The Seventh Wednesday after Pascha. Persons in Communion: From Individual to Person (Part II)
The power of love has perhaps been best described by Gregory of Nyssa. He was undoubtedly forced to it by the Origenists, whose Christian belief, though profound, was still permeated with the cyclical outlook of the ancient world. According to the Origenists, souls were in the beginning filled with God and with one another, but were surfeited by the experience. Desiring a change, they then chose a state of separation, cold isolation and opposition. A great frost surrounds and penetrates us which is the fallenness of the world. Christ has come to restore everything to its original condition. But what is to stop the threat of surfeit recurring?

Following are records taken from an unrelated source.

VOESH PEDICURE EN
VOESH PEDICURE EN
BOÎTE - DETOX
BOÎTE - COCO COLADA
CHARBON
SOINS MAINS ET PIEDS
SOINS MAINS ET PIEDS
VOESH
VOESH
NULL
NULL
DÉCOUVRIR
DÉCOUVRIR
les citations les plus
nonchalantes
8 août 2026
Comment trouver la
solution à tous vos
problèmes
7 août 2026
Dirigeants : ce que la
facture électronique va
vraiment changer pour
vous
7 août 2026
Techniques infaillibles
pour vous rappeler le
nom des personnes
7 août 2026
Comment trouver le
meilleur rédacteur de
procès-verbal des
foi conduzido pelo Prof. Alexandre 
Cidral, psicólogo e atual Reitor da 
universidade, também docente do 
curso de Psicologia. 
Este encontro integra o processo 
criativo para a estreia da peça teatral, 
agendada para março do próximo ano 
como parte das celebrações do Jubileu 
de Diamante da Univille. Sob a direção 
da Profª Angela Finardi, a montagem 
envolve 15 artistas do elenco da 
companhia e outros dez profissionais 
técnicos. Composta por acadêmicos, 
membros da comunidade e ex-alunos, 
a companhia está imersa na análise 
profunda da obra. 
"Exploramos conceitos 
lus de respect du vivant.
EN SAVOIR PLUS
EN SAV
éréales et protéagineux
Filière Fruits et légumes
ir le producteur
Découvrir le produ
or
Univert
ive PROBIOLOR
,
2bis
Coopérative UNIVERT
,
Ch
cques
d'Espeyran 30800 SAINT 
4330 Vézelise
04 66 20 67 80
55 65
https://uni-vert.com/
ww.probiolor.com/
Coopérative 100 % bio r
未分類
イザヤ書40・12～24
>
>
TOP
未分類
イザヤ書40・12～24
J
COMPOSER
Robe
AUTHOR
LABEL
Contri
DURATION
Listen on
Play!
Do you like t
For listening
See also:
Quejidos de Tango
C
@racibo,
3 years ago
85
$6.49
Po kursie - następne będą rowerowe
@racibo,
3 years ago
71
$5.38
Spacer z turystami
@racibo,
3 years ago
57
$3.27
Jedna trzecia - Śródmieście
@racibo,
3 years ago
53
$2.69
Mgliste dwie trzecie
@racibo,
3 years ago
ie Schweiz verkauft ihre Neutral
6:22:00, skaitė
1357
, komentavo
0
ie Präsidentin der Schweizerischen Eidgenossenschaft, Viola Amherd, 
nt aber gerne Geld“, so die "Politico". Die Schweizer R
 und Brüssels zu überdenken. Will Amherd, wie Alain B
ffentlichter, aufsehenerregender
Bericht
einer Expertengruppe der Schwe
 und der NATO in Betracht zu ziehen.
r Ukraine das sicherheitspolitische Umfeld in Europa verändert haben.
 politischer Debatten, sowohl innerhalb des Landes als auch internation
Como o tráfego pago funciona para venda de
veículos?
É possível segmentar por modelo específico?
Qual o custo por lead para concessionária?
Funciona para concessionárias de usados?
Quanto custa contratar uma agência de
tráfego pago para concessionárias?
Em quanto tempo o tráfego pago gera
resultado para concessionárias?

Gregory of Nyssa saw the necessity for a decisive break with the ancient cyclical tradition, and conceived instead the notion of a dynamic eternity, an eternity of communion, beginning here on earth. How can we ever have enough? The more God gives himself to me and fills me with his presence, and the more I find him to be new and inexhaustible, the more I am drawn towards him like the bride in the Song of Songs or like the flight of the dove in the never fading light. The more I come to know him, the more constantly he is to be sought. And in the knowing-unknowing of the neighbor we never come to the end, we can never have too much.
Eternity begins here and now, in our ability to do away with objectification, to see that in Christ the door of clever ignorance which is shut between me and my neighbour is forever broken down. In eternity our neighbour is no longer an impersonal object – ‘that one’ – classified, catalogued, forgotten, but comes to life as profoundly secret, unfathomable as God himself or as I am to myself. Then I am set on a destined path as if entering a land of childhood, knowing very well that, in the words of St Gregory, it will take me all eternity to go ‘from beginning to beginning, by way of beginnings without end’ (Commentary on the Song of Songs, PG,XLIV,941 A). Eternity is a first time, continually renewed.
The miracle of the first time: the first time you realized that this person would be your friend, the first time, in childhood, that you heard that heart-rending music, the first time that your child smiled at you, the first time… Then you become used to it. But eternity means becoming unused to it. The more I know God, and my neighbour in the light of God, the more God is revealed, and my neighbour also, as blessedly unknown.
‘Whoever would save his life will lose it, and whoever loses his life for my sake will find it.’ In Christ I lose my life and receive the Spirit, who is Life itself. In Christ I lose my life, Another receives me and I receive the other. And every other person whom I receive is a wound by which I lose my life, and by which I find it. Christianity is the religion of faces.
Christianity means that God, for us, has become a face and reveals the other as a face. Macarius the Great says that the spiritual person becomes all face, and his face all expression. What can a face that is all expression be but a saving breach in the constricting vastness of the world?
There is nothing more thrilling than interplanetary travel, soon perhaps intergalactic travel. We must explore our prison. But it is a prison without limits. For us the only way out is a face, and first of all, the one on our television screens, the face of the cosmonaut wrapped in empty space. The explorer is greater than what he explores, the expression on his face is all that saves us from nothingness. And if his expression should harden, if his face should close, we know that secretly there is an expression that is always welcoming, that the face of Christ is never closed.